There was no one in the hall. The voices were louder now, though still indistinguishable.
"Richard, is that you? Jennifer?" Catharine moved toward Jennifer's room, but the young girl's laughter and the deeper murmurs of the man seemed to be coming from the opposite end of the long hall. Confused, she turned around and called again. Only silence answered her, and then she heard them once more.

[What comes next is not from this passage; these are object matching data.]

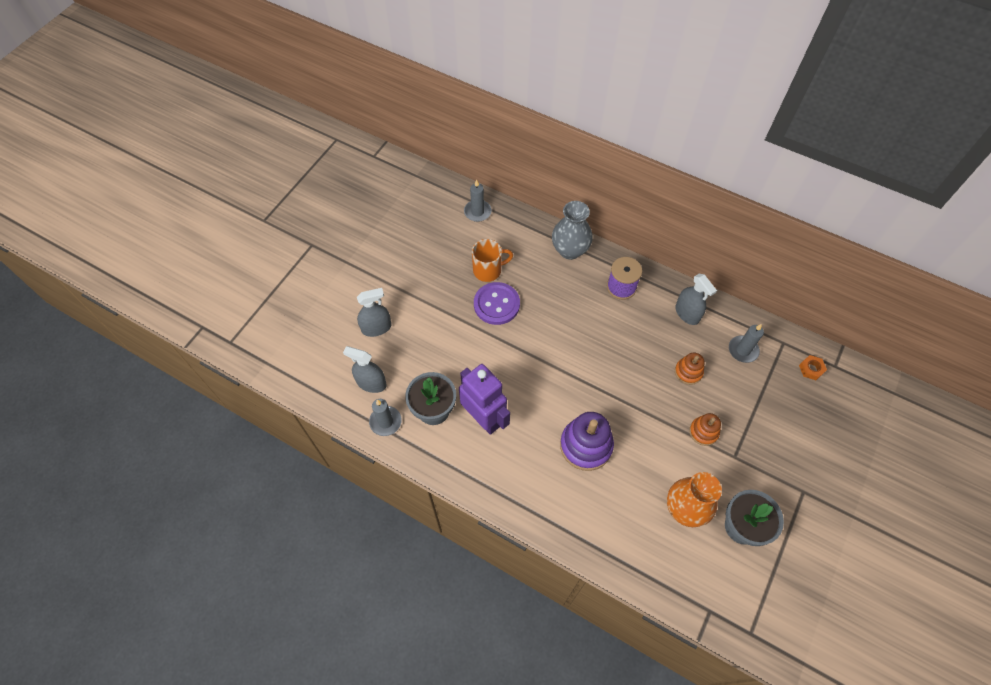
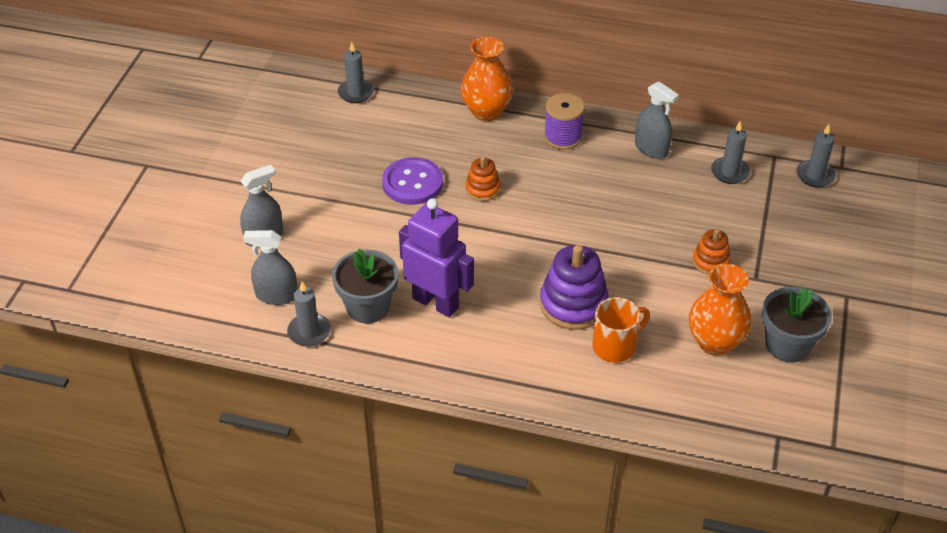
camera: 15 degrees left, 15 degrees down
orange mug [472,239,513,282] -> orange mug moved to [593,297,650,363]
grey vase [552,201,593,260] -> orange vase [461,37,513,121]
orange stacking toy [675,352,705,385] -> orange stacking toy moved to [465,156,501,201]
orange nut [799,355,827,380] -> grey candle [796,124,836,187]

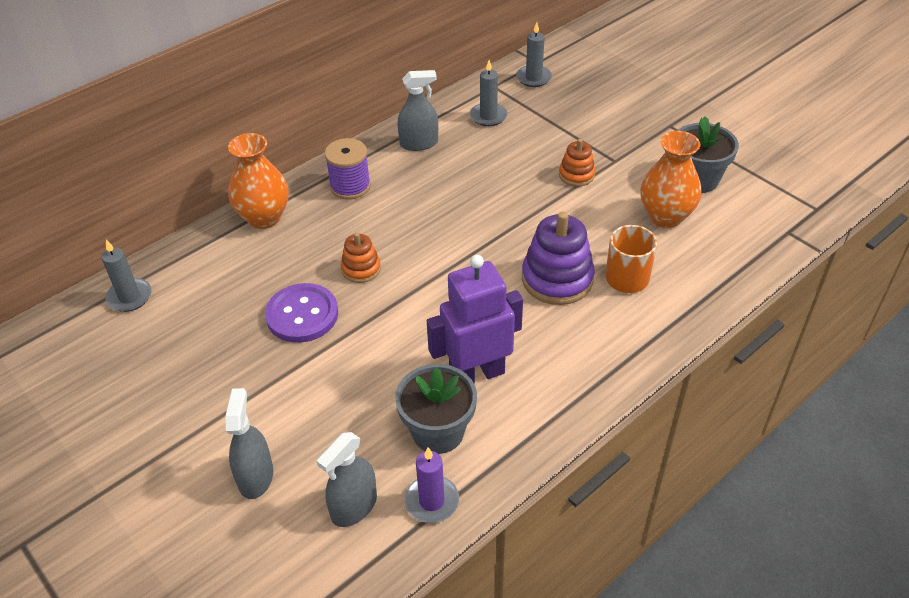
camera: 55 degrees left, 0 degrees up
grey candle [287,281,331,347] -> purple candle [404,448,459,523]

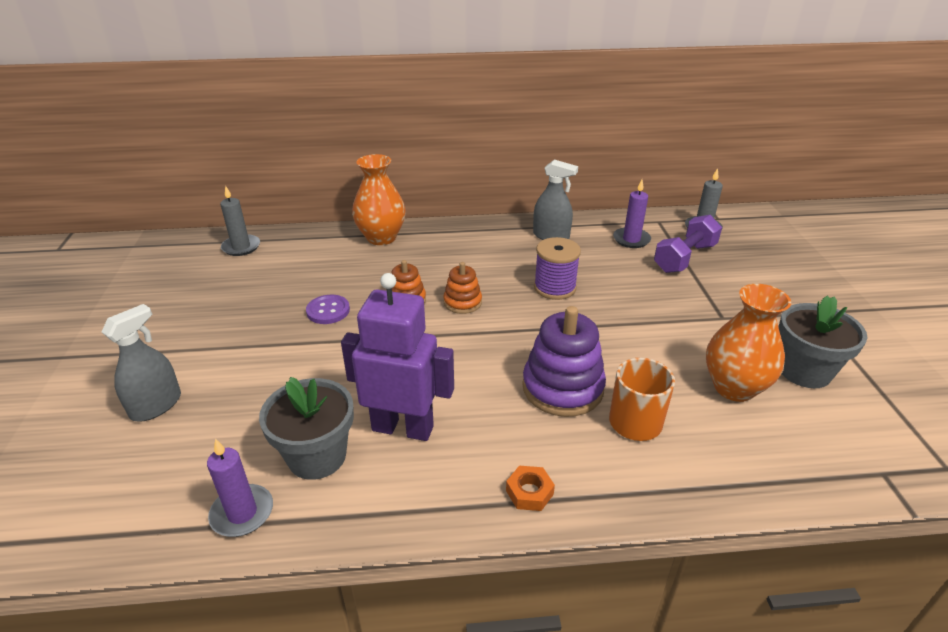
camera: 35 degrees right, 10 degrees down
purple button [265,283,338,343] -> purple button [306,295,350,324], size x0.62
grey spray bottle [317,432,377,527] -> none
purple spool [325,138,371,200] -> purple spool moved to [534,237,581,300]
grey candle [470,60,507,126] -> purple candle [613,180,651,248]
orange stacking toy [559,139,595,187] -> orange stacking toy moved to [443,262,482,314]
none -> orange nut [506,466,555,511]
none -> purple dumbbell [654,215,722,273]

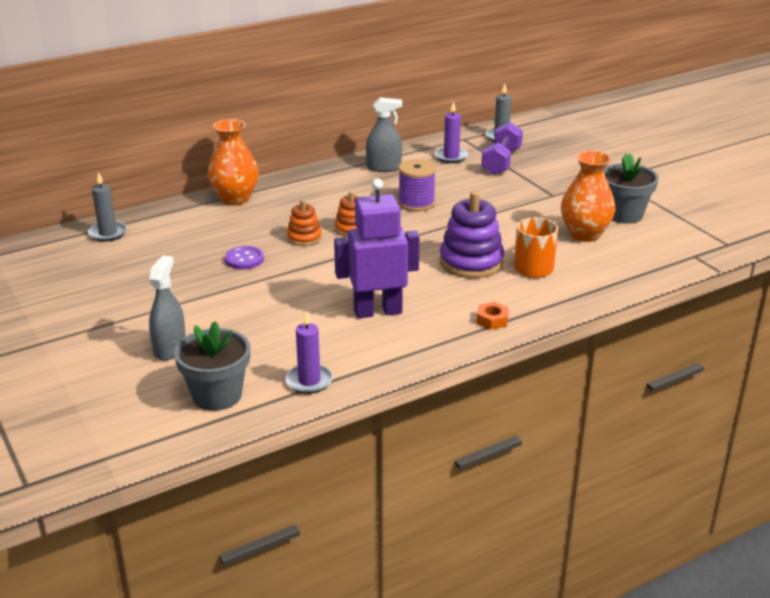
camera: 25 degrees left, 5 degrees down
grey flower pot [259,377,354,480] -> grey flower pot moved to [174,321,250,411]

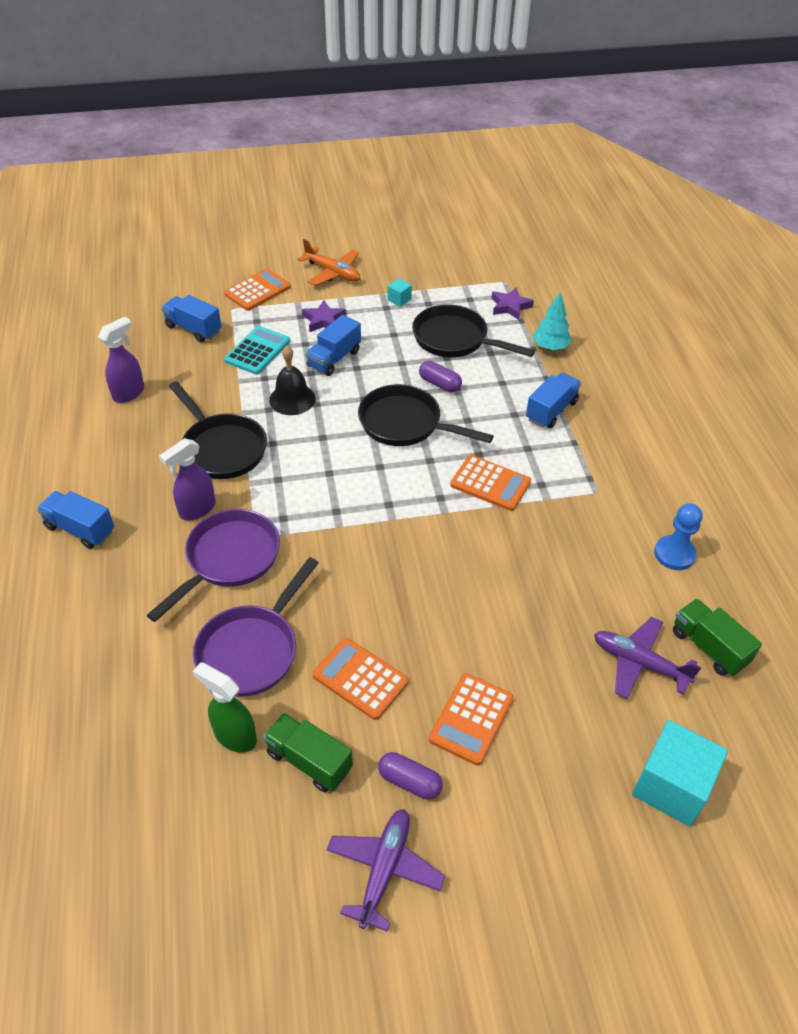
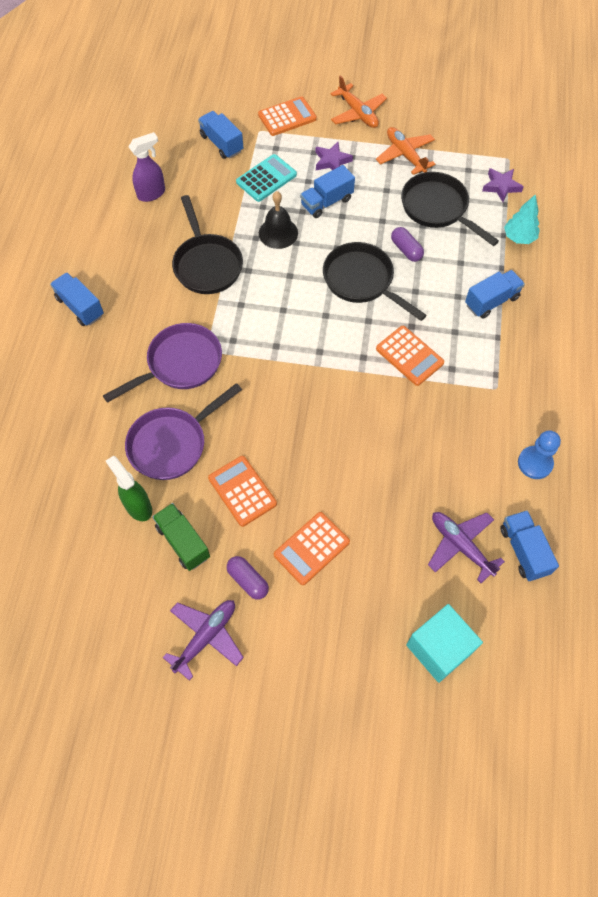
camera: 20 degrees right, 15 degrees up
purple spray bottle [159,438,216,520] -> none
turquoise cube [388,278,412,307] -> orange plane [376,127,435,175]
green truck [673,599,762,676] -> blue truck [500,510,559,581]

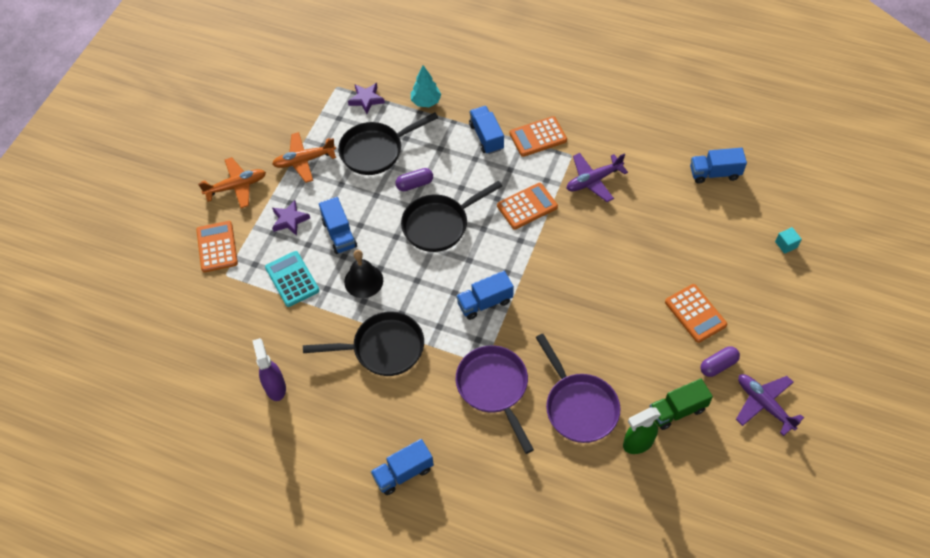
camera: 75 degrees left, 5 degrees down
blue truck [198,111,243,159] -> blue truck moved to [456,271,514,320]
orange calculator [208,456,277,527] -> orange calculator moved to [509,116,567,157]
turquoise cube [406,604,483,683] -> turquoise cube [775,227,802,254], size x0.44
purple plane [428,512,505,583] -> purple plane moved to [566,153,628,202]
blue pawn [518,430,561,479] -> none

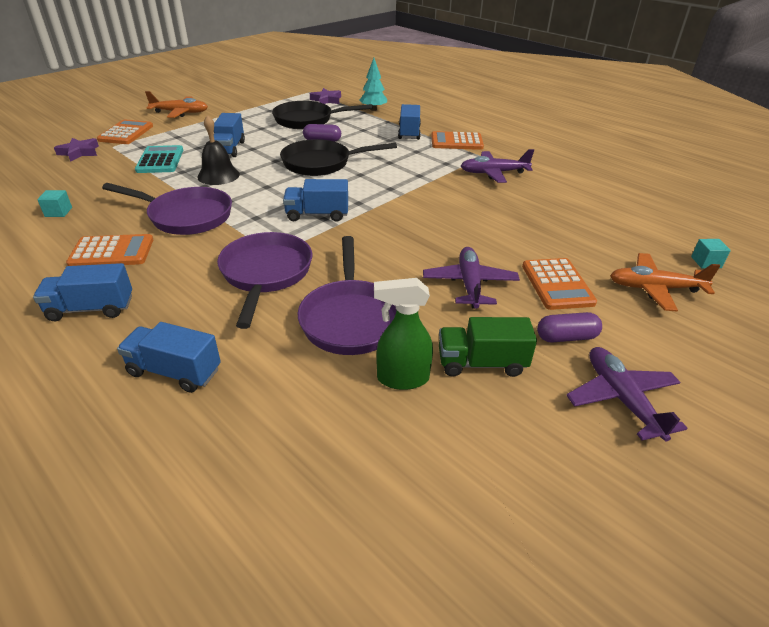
camera: 20 degrees right, 20 degrees down
purple spray bottle [252,338,286,401] -> turquoise cube [37,190,72,217]
orange plane [272,132,336,183] -> orange plane moved to [610,253,720,312]
purple star [272,200,310,236] -> purple star moved to [54,138,99,162]
black pan [303,311,424,376] -> purple pan [102,183,232,235]
orange calculator [497,183,558,230] -> orange calculator moved to [66,234,153,266]
blue truck [690,148,747,184] -> blue truck moved to [117,322,221,393]
none -> purple plane [423,247,520,309]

The voices were coming from the attic.
"Richard! Jennifer! Are you up there?" Catharine started up the attic stairs. She heard them more clearly now. Why were they up there? She had just now expressly forbidden Jennifer to go up there. But, of course, if her daddy ... that is, if Richard told Jennifer it was all right, she would do it ... but why would he go up there? Richard never went up into the attic, never. The voices grew louder, and then stopped as Catharine flung open the attic door.
It wasn't Richard and it wasn't Jennifer. It wasn't even the attic room now. She had opened the door onto her own girlhood bedroom, just the way it used to be. And the little girl was herself. And the man was her daddy. They were oblivious of her presence in the doorway.
Paralyzed, unable to move or speak, she watched them begin the night that had changed her whole life forever.